The market's reaction to the NHAI order was swift and severe. The stock opened at Rs. 137.43 on the NSE and quickly fell to an intraday low of Rs. 135, marking a 9.8% drop from its previous close. This price level represents the lowest point for the stock in over two years. Although the shares staged a partial recovery later in the session to trade around Rs. 147.88, the initial crash reflected significant investor anxiety. The heavy trading volume, with 15.4 million shares changing hands on the NSE, underscored the market's negative sentiment following the news.
The debarment order, effective from February 17, 2026, prohibits NCC Limited and OB Infrastructure from bidding for any new projects issued by the NHAI for two years. This restriction applies to various roles, including concessionaire, contractor, EPC contractor, and consortium member. The company has stated that it is currently reviewing the order and plans to take appropriate legal steps. Crucially, NCC clarified that the ban does not impact its substantial existing order book or any ongoing projects, which will continue as planned.
The punitive action from NHAI stems from a long-standing dispute related to a highway project in Uttar Pradesh. The project, which involved sections of NH-25 and NH-2, was executed by OB Infrastructure under a Build-Operate-Transfer (BOT) annuity agreement signed in 2006. NCC contends that the project delays were caused by breaches on NHAI's part, including a failure to hand over the required land in a timely manner. OB Infrastructure had previously initiated arbitration proceedings against NHAI and secured a favorable award in November 2024. However, NHAI has challenged this award in the Delhi High Court, where the matter is currently pending. NCC claims the debarment order was issued while arbitral proceedings were still ongoing and without providing the company a fair hearing, which it argues violates the principles of natural justice.

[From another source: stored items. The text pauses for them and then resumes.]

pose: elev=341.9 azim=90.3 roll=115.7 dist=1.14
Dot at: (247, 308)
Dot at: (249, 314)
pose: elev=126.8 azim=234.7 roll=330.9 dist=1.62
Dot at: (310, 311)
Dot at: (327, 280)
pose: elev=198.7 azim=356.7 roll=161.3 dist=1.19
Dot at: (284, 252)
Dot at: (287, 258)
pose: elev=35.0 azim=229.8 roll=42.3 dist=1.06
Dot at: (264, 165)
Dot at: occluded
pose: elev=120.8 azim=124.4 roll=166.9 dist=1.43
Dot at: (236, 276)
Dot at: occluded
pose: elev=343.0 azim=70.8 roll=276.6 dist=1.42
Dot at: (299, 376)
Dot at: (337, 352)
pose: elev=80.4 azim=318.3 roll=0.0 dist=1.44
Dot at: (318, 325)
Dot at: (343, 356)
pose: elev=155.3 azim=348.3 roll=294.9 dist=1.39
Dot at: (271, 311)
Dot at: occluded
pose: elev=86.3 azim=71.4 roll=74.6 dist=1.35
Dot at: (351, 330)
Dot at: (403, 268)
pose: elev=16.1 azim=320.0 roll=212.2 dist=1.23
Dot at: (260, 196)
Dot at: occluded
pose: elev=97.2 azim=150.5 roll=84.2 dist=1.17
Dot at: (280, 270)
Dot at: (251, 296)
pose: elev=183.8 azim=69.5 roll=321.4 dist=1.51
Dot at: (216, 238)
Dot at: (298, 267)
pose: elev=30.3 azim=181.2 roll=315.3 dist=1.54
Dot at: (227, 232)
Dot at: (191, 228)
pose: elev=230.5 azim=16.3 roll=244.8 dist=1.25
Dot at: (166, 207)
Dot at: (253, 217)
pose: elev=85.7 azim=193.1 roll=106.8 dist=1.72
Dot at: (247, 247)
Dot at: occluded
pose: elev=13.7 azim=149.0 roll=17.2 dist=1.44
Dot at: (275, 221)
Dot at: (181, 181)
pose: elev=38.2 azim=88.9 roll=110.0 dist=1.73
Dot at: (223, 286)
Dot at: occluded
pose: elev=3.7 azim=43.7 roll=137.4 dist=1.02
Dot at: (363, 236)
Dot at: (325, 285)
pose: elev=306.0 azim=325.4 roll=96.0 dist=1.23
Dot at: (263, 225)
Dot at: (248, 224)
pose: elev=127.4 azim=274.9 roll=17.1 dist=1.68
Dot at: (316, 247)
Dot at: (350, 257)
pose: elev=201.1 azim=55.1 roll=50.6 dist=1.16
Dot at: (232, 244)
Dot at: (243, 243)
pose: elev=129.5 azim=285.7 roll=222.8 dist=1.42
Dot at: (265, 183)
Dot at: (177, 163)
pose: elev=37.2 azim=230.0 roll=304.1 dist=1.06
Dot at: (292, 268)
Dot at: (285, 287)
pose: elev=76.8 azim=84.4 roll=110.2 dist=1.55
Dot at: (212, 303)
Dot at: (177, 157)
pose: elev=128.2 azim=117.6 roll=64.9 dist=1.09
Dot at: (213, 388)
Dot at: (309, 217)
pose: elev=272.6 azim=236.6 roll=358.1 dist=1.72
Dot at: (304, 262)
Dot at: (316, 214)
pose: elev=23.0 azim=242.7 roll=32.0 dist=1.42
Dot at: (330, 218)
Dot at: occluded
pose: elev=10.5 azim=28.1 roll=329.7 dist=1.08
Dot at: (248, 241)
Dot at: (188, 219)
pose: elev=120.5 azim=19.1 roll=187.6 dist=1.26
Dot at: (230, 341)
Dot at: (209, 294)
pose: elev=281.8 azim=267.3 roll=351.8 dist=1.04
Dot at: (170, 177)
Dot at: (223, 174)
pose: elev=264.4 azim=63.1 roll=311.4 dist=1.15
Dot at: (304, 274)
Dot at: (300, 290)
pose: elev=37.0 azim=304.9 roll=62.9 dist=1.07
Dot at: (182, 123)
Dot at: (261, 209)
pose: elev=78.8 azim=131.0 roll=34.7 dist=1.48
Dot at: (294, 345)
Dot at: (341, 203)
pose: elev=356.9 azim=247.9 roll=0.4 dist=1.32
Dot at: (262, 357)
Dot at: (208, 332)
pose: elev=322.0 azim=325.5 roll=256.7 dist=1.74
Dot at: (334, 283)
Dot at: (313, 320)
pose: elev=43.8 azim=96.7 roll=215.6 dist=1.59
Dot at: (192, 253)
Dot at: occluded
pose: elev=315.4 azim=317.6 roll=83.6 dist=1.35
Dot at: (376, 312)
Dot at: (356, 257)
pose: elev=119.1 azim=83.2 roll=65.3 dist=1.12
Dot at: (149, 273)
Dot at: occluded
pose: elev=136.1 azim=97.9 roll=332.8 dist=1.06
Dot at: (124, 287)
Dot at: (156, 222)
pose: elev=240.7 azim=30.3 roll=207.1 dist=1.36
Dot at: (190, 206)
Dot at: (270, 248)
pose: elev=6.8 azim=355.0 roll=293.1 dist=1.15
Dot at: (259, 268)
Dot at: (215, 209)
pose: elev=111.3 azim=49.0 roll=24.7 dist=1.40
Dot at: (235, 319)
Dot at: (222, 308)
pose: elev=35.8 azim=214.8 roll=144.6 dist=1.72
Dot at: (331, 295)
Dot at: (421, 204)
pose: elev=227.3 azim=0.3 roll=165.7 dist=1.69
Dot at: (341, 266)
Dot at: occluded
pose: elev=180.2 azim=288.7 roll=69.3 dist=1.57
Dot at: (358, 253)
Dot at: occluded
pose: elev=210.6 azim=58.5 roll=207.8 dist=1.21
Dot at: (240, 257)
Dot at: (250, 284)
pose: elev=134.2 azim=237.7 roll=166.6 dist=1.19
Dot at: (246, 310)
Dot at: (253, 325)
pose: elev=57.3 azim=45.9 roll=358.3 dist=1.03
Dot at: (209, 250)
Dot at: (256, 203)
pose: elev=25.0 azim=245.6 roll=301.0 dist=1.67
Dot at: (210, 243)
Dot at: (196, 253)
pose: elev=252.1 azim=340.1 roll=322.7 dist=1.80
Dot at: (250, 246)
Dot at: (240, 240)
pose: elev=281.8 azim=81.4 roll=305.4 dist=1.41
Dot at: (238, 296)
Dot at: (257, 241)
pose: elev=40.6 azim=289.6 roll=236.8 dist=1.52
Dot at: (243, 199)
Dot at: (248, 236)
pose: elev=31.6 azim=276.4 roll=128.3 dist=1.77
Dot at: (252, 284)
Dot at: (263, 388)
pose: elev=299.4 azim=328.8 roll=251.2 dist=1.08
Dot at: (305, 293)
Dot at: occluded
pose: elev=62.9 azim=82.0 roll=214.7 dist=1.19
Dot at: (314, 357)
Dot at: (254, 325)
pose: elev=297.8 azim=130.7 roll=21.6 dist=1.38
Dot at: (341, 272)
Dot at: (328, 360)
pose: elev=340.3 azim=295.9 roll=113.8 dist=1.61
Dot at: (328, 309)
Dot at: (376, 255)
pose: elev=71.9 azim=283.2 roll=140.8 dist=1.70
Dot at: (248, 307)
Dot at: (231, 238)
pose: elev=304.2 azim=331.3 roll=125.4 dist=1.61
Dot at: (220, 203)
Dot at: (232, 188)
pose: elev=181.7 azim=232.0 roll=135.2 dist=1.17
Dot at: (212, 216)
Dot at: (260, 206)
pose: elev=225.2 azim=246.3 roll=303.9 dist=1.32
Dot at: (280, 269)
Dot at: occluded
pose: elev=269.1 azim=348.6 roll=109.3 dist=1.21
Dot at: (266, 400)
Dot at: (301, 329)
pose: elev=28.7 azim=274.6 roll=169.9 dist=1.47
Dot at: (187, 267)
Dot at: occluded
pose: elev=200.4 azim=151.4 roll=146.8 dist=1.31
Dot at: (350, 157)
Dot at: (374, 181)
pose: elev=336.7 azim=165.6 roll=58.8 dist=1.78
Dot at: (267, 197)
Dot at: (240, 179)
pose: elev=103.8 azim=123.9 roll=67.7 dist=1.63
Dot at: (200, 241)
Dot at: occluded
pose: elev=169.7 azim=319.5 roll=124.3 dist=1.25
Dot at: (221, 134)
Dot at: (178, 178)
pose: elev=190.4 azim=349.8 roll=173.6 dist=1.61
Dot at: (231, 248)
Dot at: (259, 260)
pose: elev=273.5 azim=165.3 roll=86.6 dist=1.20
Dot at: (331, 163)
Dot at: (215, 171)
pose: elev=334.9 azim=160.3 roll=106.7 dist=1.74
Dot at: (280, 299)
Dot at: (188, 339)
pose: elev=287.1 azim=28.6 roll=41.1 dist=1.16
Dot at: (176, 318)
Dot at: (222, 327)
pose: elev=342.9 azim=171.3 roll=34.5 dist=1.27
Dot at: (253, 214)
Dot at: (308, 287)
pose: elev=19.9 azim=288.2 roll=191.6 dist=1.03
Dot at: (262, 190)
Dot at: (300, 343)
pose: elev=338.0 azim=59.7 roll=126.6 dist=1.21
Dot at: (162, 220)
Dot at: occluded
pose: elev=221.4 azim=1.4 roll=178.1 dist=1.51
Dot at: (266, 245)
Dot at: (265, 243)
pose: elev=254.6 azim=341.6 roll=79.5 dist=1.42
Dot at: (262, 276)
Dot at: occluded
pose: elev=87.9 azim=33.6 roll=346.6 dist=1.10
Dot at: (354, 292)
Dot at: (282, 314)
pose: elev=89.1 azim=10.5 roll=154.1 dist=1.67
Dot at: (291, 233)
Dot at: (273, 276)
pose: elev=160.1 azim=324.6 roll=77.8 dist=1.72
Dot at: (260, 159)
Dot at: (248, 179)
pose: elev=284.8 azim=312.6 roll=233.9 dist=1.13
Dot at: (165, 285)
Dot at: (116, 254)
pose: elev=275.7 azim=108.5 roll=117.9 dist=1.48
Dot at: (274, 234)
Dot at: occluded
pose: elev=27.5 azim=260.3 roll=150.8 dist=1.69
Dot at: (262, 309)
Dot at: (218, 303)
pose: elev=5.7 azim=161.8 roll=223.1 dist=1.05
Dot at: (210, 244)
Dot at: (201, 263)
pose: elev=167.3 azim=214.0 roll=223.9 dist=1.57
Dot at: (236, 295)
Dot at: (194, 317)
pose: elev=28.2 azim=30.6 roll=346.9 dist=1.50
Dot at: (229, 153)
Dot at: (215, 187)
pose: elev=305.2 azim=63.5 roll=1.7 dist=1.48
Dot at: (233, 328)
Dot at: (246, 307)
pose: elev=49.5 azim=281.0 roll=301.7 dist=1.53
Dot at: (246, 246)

Despite the negative sentiment, NCC's current operational foundation appears stable due to its robust order book. As of the third quarter of FY26, the company's consolidated order book stood at a strong Rs. 79,571 crore, with the standalone order book at Rs. 72,748 crore. This provides significant revenue visibility for the medium term. However, the two-year ban on bidding for new NHAI projects could create a gap in future order inflows from the crucial transportation segment, which currently constitutes 22% of its order book. The financial impact will depend on the business opportunities that arise during the debarment period and the company's ability to secure projects in other sectors.
Investor confidence in NCC was already fragile following the company's weak financial results for the third quarter of fiscal year 2026, reported on February 5th. The company posted a 13.4% year-on-year decline in revenue to Rs. 4,043 crore, attributed to slower project execution. Profitability also took a hit, with net profit falling 36.6% to Rs. 122 crore and EBITDA declining by 20.1% to Rs. 327.3 crore. The combination of muted earnings and the subsequent NHAI ban created a perfect storm, leading to the sharp correction in the stock price.
Despite the near-term challenges, some analysts maintain a cautiously optimistic long-term view. Brokerage firm ICICI Direct, for instance, acknowledged the negative sentiment but highlighted NCC's strong, diversified order book as a key strength. They believe the company is well-positioned to capitalize on opportunities in buildings, water, mining, and electrical infrastructure. While cutting the target price for the stock from Rs. 235 to Rs. 180, the brokerage has maintained a 'Buy' rating, citing the potential for execution to improve and the company's solid footing outside the highway sector.
The two-year debarment by NHAI is a significant setback for NCC, creating uncertainty around its ability to secure new highway projects, a key revenue stream. The immediate market reaction reflects this concern, compounded by the company's recent weak quarterly performance. However, NCC's large and diversified existing order book provides a substantial cushion against the immediate impact. The company's path forward will likely involve a legal challenge to the debarment order while simultaneously focusing on execution and securing new projects in other infrastructure segments to mitigate the impact on its growth trajectory.